Question

graph the image of square jklm after a dilation with a scale factor of $\frac{1}{5}$ centered at the origin.

Explanation:

Step1: Recall dilation rule

For a dilation centered at the origin with scale - factor $k=\frac{1}{5}$, if a point $(x,y)$ is dilated, the new point $(x',y')$ has coordinates $x' = kx$ and $y'=ky$.

Step2: Assume coordinates of square vertices

Let's assume the vertices of square $JKLM$ have coordinates $J(x_1,y_1)$, $K(x_2,y_2)$, $L(x_3,y_3)$, $M(x_4,y_4)$. For example, if $J(- 10,-10)$, $K(10,-10)$, $L(10,10)$, $M(-10,10)$.

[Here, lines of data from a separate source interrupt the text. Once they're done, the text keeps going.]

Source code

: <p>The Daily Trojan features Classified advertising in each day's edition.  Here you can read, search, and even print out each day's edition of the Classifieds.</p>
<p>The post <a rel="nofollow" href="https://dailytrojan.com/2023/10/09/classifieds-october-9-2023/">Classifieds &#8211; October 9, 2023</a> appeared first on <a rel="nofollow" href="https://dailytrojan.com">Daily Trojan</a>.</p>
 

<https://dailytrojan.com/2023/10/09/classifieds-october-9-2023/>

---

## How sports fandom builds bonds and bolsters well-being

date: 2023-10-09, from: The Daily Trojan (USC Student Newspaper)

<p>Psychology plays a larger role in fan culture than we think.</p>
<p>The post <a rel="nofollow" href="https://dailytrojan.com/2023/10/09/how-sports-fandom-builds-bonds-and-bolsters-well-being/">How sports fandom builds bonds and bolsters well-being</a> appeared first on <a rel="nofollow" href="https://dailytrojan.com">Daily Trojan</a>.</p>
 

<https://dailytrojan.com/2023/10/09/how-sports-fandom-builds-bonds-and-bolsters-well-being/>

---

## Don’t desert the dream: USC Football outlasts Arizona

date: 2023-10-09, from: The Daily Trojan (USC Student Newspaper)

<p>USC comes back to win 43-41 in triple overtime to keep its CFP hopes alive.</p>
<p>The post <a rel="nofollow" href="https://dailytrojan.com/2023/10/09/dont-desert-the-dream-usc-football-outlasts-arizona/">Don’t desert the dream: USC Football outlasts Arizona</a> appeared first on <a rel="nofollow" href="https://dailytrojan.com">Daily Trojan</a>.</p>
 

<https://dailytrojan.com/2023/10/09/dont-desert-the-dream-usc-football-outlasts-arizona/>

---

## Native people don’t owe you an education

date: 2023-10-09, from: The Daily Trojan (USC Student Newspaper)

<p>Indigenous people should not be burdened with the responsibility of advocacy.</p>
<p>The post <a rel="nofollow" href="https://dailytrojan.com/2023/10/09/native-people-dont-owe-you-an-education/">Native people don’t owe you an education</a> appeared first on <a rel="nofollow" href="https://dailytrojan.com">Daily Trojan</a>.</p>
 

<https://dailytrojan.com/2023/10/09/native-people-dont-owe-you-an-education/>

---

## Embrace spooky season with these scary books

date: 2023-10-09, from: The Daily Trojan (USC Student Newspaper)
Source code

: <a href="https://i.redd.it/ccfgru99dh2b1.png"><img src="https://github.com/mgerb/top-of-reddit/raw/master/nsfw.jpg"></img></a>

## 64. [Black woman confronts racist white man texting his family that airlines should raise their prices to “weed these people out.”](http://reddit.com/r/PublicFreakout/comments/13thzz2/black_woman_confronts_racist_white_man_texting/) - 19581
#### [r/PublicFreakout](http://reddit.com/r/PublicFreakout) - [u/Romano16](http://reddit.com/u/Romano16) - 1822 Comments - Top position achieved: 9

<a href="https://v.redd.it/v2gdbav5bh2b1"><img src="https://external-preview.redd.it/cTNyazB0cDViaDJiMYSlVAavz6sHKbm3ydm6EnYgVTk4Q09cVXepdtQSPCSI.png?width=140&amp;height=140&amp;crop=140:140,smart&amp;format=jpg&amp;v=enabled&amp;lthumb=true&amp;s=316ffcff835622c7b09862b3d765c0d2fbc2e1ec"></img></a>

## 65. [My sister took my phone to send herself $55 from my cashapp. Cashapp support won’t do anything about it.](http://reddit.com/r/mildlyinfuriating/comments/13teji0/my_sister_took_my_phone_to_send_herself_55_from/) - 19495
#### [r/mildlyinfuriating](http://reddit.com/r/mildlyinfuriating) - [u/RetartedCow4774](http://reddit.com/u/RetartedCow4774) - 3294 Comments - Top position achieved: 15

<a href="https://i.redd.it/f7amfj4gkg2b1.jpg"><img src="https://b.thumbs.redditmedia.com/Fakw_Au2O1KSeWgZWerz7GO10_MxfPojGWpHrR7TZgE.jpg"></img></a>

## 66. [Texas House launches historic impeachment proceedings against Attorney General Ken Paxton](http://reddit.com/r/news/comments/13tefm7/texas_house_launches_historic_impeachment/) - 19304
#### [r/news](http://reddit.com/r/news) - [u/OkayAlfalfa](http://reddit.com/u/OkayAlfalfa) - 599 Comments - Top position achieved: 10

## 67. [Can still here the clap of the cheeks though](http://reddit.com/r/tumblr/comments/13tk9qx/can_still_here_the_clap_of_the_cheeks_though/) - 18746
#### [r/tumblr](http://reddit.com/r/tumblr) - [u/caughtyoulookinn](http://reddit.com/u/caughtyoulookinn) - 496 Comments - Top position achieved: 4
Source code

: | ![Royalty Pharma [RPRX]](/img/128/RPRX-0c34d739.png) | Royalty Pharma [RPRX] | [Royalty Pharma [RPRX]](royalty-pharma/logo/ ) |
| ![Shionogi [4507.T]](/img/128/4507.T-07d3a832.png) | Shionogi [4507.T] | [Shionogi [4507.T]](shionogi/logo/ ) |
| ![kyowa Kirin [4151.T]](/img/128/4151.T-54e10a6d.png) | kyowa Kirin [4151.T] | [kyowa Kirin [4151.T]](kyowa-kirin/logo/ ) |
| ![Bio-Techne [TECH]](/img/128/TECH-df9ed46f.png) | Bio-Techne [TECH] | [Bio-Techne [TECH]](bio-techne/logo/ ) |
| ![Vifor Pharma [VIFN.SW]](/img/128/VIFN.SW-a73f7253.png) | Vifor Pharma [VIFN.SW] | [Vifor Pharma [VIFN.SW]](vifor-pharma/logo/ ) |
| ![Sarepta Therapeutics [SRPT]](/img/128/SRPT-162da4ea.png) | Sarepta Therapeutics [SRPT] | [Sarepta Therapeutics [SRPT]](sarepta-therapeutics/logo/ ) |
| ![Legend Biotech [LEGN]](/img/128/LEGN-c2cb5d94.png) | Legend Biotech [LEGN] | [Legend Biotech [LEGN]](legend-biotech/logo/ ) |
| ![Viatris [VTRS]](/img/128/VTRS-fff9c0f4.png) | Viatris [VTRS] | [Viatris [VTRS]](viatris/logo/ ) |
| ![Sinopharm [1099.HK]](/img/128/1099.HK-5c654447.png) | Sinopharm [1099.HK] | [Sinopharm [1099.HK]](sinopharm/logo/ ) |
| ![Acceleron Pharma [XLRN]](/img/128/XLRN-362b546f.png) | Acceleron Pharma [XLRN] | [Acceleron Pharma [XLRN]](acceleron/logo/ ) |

Step3: Calculate new coordinates

For point $J(-10,-10)$:
$x_J'=\frac{1}{5}\times(-10)= - 2$
$y_J'=\frac{1}{5}\times(-10)=-2$
For point $K(10,-10)$:
$x_K'=\frac{1}{5}\times10 = 2$
$y_K'=\frac{1}{5}\times(-10)=-2$
For point $L(10,10)$:
$x_L'=\frac{1}{5}\times10 = 2$
$y_L'=\frac{1}{5}\times10 = 2$
For point $M(-10,10)$:
$x_M'=\frac{1}{5}\times(-10)=-2$
$y_M'=\frac{1}{5}\times10 = 2$

Step4: Graph new square

Plot the new points $J'(-2,-2)$, $K'(2,-2)$, $L'(2,2)$, $M'(-2,2)$ and connect them to form the dilated square.

Answer:

Graph the square with vertices $(-2,-2)$, $(2,-2)$, $(2,2)$, $(-2,2)$.